[DOCUMENT SECTION]
Full boat pose, also known as Paripurna Navasana (from the Sanskrit words “paripurna” meaning “full,” “nava” for “boat,” and “asana” for “posture”), is a seated yoga pose in which you extend your legs and arms so that your body resembles an upside-down capital “A.” This yoga posture involves core strength, coordination, and balance and can help strengthen the torso, stretch the hamstrings, and aid digestion.
3 Benefits of Boat Pose
Boat pose has a few benefits, including:
- Helps digestion. The diaphragm’s elevation during boat pose allows air to flow through the abdomen more freely, stimulating the internal organs. This airflow can help relieve pressure on both the liver and stomach, aiding digestion.
- Strengthens the torso. Boat pose opens the chest and engages the muscles in your core while also strengthening the hip flexors and adductor muscles (muscles that help with hip extension).
- Stretches the hamstrings. Boat pose can help alleviate tightness in the hamstrings, which can reduce flexibility or potentially lead to injury.
How to Do Boat Pose
Boat pose can be challenging for beginner yogis, but it is possible to achieve with the proper practice and technique:
- Take a seat. Sit on your mat with your knees bent and your feet flat on the floor.

[THINGS TO DO]
• a. According to the boat pose text, what shape does the body resemble in this pose?
• b. Pick up the boat pose text after its final line and carry on writing it.
The listing that comes next is separate material and has no connection to the boat pose text.

[DATA EXCERPT]

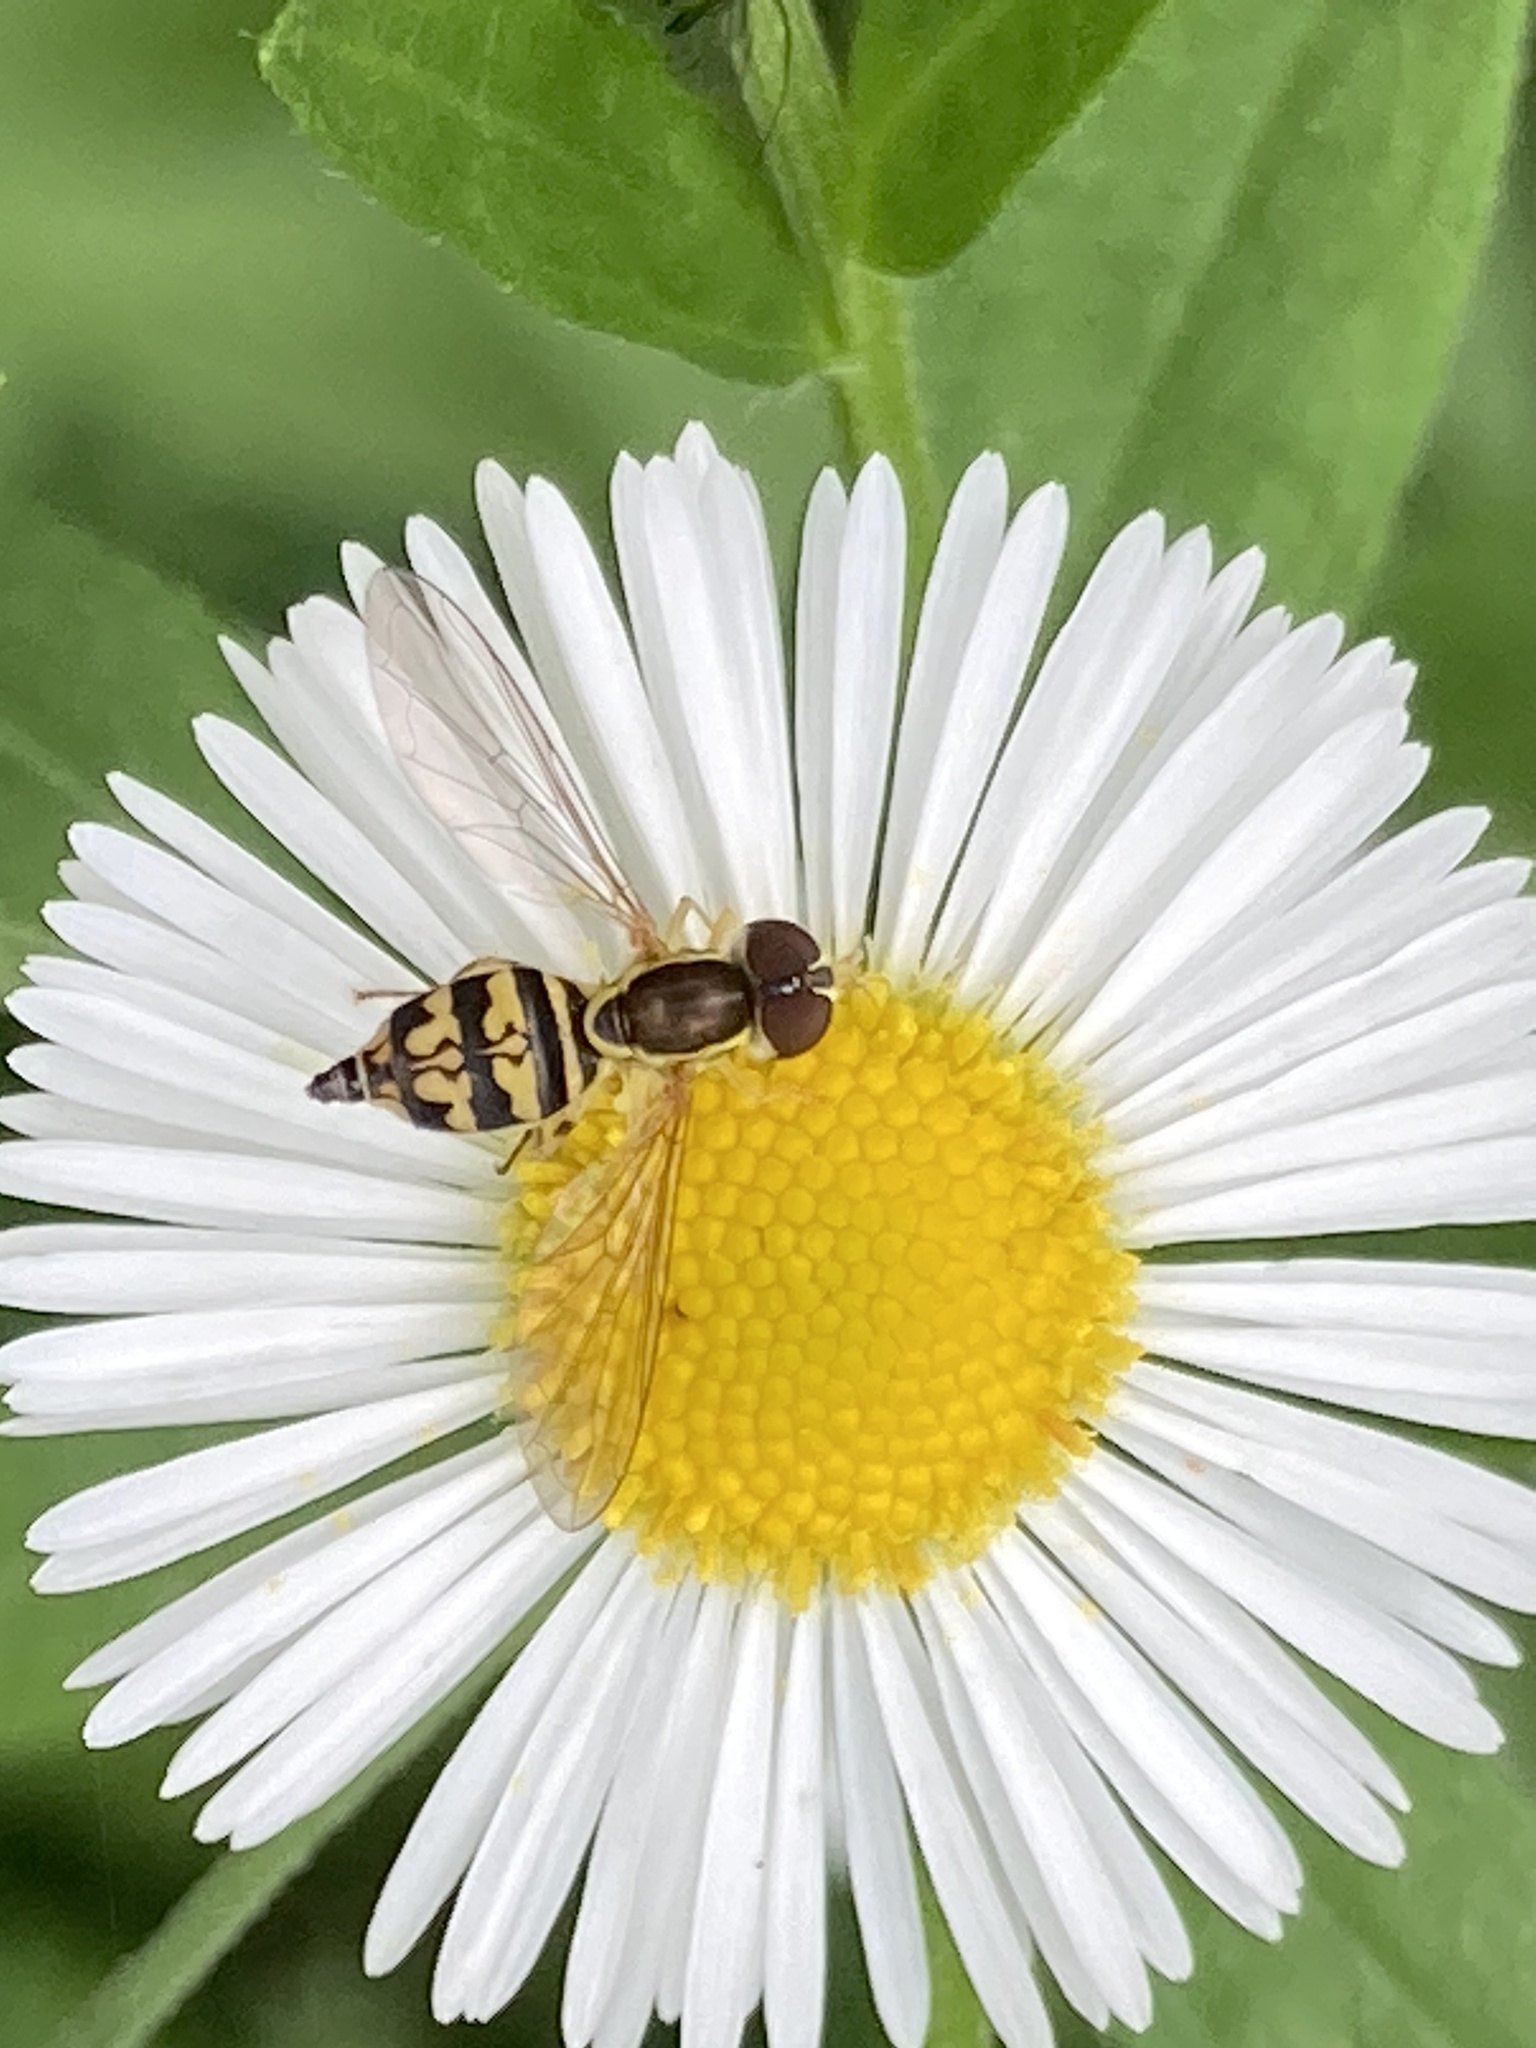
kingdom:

[ANSWERS TO EACH TASK]
• a. An upside-down capital "A."

• b.
- Lift and balance. Lean back, slightly rolling your lower back so that your tailbone tucks under without making direct contact with the ground. Use this leverage to lift your legs off the floor while your buttocks help maintain balance. You can also place your hands behind the outside of your knees to help stabilize your form.
- Stretch and lengthen. While balancing on your sit bones, extend your legs out in front of you, slowly raising them into the air while you flatten your spine and lift your sternum towards the ceiling. Your body should form a V-shape at a 45-degree angle, with your sitting bones as the point of contact with the ground. Spread your shoulder blades wide and place your hands on the outside of your knees so your arms are parallel to the floor.
- Hold and release. Keep your breathing steady and your gaze fixed on your big toes. Hold this pose for up to one minute.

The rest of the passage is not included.